Birisi size sorsa niçin oruç tutuyorsun diye verilecek pek çok cevap vardır. Allah emrettiği için, sağlığa faydalı olduğu için, Allah'ın verdiği nimetlere şükretmek için…vs. Ancak İslam'ın toplumsal yönünü dikkate aldığımız zaman verilecek en güzel cevaplardan birisi "kötülüklerden uzaklaşıp, iyi bir insan olmama yardımcı olsun diye" cümlesi olabilir. Nitekim Allah Rasulü (sav) bir hadis-i şerifinde şöyle buyurmuştur:
"Aziz ve celîl olan Allah: "insanın oruç dışında her ameli kendisi içindir Oruç benim içindir, mükafatını da ben vereceğim" buyurmuştur Oruç kalkandır Biriniz oruç tuttuğu gün kötü söz söylemesin ve kavga etmesin. Şayet biri kendisine söver ya da çatarsa: 'Ben oruçluyum' desin. Muhammed'in canı kudret elinde olan Allah'a yemin ederim ki, oruçlunun ağız kokusu, Allah katında misk kokusundan daha güzeldir Oruçlunun rahatlayacağı iki sevinç anı vardır: Birisi, iftar ettiği zaman, diğeri de orucunun sevabıyla Rabbine kavuştuğu andır (Buharî, Savm 9; Müslim, Sıyam 163)".
Bu hadis-i şerifi her okuduğumda sanki Efendimiz aramızda imiş ve bu cümleler fem-i muhsininden yeni çıkmış gibi geliyor bana. Ne kadar canlı, ne kadar zamanı okuyan ve ona göre çözüm üreten evrensel bir söz. "Oruç kalkandır". Neye karşı? Kötülüklere karşı. Din psikologları şüphesiz bu hususla ilgili araştırmalar yapmaktalar. Şu kadarını söyleyeyim, yapılan bir araştırmada Müslüman toplumlarda işlenen suçlar Ramazan ayında diğer aylara nazaran %90 nispetinde düşmektedir. Bu sonuç Allah Rasulü'nün mucizevî sözünün bir tezahürüdür. İbadetlerin en önemli hikmetlerinden birisi de insanın hem kendisine ve hem de topluma zarar veren kaba-saba yönlerini cilalamak ve terbiye etmektir. Bir taraftan okuyup bilgi sahibi olarak cehaletten kurtulmaya çalışırken, diğer taraftan namazla, oruçla vs. kendimizi otokontrole tabi tutup, sevgi medeniyetinin birer ferdi haline gelmeliyiz.
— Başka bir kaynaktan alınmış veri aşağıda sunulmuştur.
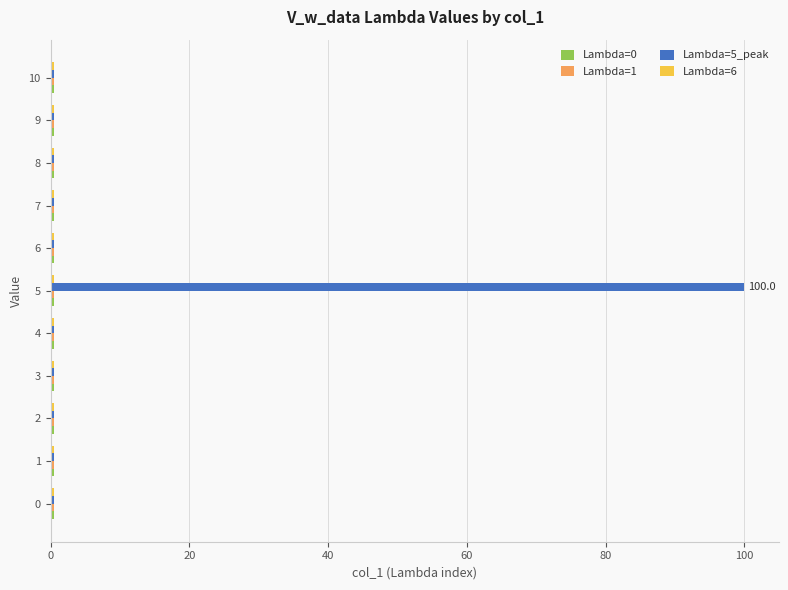

At how many categories does at least one series exceed 37?

1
Oruç insana tahammülü öğretir. Ağustos sıcağında sırf Rabbimiz'in rızası için 16 saat onun yasaklarına uyarak oruç tutmak, en ileri tahammül eğitimlerinden birisidir. En küçük bir tartışmada dahi birbirine tahammül edemeyip kaba kuvvete başvuran insanların mevcut olduğu bir toplumda yaşamaktayız. Böyle bir ortamın oluşmasına adeta seddü'z-zerâî (kötülüğe sebep olacak yolları tutmak) kabîlinden engel olan oldukça mühim bir ibadettir.
Allah rasulü (sav) yine bir gün gençlerden oluşan bir topluluğun yanından geçerken onlara şöyle hitap ediyor: "Ey gençler topluluğu! İçinizden kimin evlenmeye gücü yeterse evlensin. Çünkü bu, gözü (haramdan) daha fazla sakındıran, ırz (ı korumay)a kalkan olan yegâne çaredir. Kimin evlenmeye gücü yet-mezse oruç tutsun. Çünkü oruç, şehveti kesen bir çaredir (Buhârî, Nikâh 2-3)".
İnsanlık tarihinde her zaman sevgiye, barışa, hoşgörüye ve tahammüle ihtiyaç duyulmuştur. Bunun için İslam'ın ibadetleri evrenseldir. Nitekim oruçla ilgili ayette de bu husus dile getirilmektedir: "Ey iman edenler! Sizden önceki (ümmet)lere farz kılındığı gibi size de oruç farz kılındı. Umulur ki, korunursunuz" (Bakara 183).
Dikkat ederseniz sonu "korunursunuz" kelimesiyle bitti. O zaman barış, huzur, kardeşlik, tahammül, özetle adam gibi adam olabilmek için "innî sâim" (ben oruçluyum) diyelim ve Ramazanda kazandığımız bu terbiyeyi diğer on bir ay boyunca sürdürelim.